According to CME Group’s FedWatch tracker, the federal funds rate futures market is pricing in about a 70% chance of a rate cut at the March meeting. At this point, it’s not hard to imagine the possibility of three more rate cuts by the end of the year. As for the stock market’s reaction, there was still some profit-taking on Friday. The Dow Jones Industrial Average fell 118.04 points, or 0.31%, to close at 37,592.98. The S&P 500 gained 3.59 points, or 0.08%, to close at 4,783.83.
Meanwhile, the tech-heavy Nasdaq Composite Index rose 2.58 points, or 0.2%, to close at 14,972.76. The Dow was up 0.34% for the week, while the S&P 500 was up 1.84% for the week. However, the Nasdaq was the strongest performer, gaining 3.09% through Friday’s close. As for the market’s future direction, many questions will be answered in the coming weeks as fourth-quarter earnings reports approach, especially as the crucial holiday shopping season approaches.
Another key area the market will be watching is whether the big tech companies can continue to rise, especially the “Magnificent Seven.” These mega-cap tech companies — Alphabet (GOOG, GOOGL), Amazon (AMZN), Apple (AAPL), Meta Platforms (META), Microsoft (MSFT), Nvidia (NVDA), and Tesla (TSLA) — are poised to be winners once a rate-cutting cycle begins.
That said, the enthusiasm around the Magnificent Seven stocks raises the question of whether there’s room left for further upside in 2024. And it’s a legitimate question. These stocks accounted for roughly 60% of the S&P 500’s 24% total return last year. Tesla doubled in value, rising 105%, and Meta enjoyed a staggering 193% return. And then there are last year’s AI darlings, Microsoft and Nvidia, the latter of which generated a staggering 243% return in 2023. Investors will want to know whether both Nvidia and Microsoft can continue to drive the AI-related resurgence the market has enjoyed over the past year.

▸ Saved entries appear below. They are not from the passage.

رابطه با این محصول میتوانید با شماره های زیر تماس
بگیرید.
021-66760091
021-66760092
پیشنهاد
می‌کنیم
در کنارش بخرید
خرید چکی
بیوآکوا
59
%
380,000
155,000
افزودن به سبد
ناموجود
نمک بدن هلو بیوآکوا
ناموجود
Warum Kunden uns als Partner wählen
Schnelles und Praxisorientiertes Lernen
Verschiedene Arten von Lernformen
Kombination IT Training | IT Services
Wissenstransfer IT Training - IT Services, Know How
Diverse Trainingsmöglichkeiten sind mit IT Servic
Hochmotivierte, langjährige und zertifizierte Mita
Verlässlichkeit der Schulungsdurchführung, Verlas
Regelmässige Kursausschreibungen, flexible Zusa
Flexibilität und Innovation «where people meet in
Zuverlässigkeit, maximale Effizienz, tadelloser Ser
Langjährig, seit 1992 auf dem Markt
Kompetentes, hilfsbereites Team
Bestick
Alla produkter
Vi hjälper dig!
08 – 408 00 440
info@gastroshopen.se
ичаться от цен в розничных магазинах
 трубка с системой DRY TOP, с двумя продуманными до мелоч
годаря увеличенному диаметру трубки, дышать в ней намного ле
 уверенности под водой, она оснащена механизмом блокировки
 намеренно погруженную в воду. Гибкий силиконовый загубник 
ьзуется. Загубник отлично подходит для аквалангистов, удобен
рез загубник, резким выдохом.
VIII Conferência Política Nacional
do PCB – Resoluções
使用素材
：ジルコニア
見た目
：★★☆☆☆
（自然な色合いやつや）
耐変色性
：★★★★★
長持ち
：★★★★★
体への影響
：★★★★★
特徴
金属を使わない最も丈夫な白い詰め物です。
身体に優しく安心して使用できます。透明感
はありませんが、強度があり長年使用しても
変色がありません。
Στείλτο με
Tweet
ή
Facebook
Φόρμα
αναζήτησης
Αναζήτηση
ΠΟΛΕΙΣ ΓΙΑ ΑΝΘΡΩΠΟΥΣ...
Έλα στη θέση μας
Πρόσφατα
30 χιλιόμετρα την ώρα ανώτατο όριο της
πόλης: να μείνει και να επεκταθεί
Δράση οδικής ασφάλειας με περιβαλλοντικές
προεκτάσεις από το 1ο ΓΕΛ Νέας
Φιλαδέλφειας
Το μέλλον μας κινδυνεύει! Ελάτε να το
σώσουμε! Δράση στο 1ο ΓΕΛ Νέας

What makes investors bullish about the possibility that there is still significant room left for the “AI deal” — or how much? — are questions both companies must answer to maintain momentum. Naturally, in valuing the Magnificent Seven, investors are wondering whether there is still room to make profits in 2024. But while their combined valuations may be a bit overvalued, for now, hanging on to these winners seems like the best strategy.
The views and opinions expressed herein are the views and opinions of the author and do not necessarily reflect those of Nasdaq, Inc.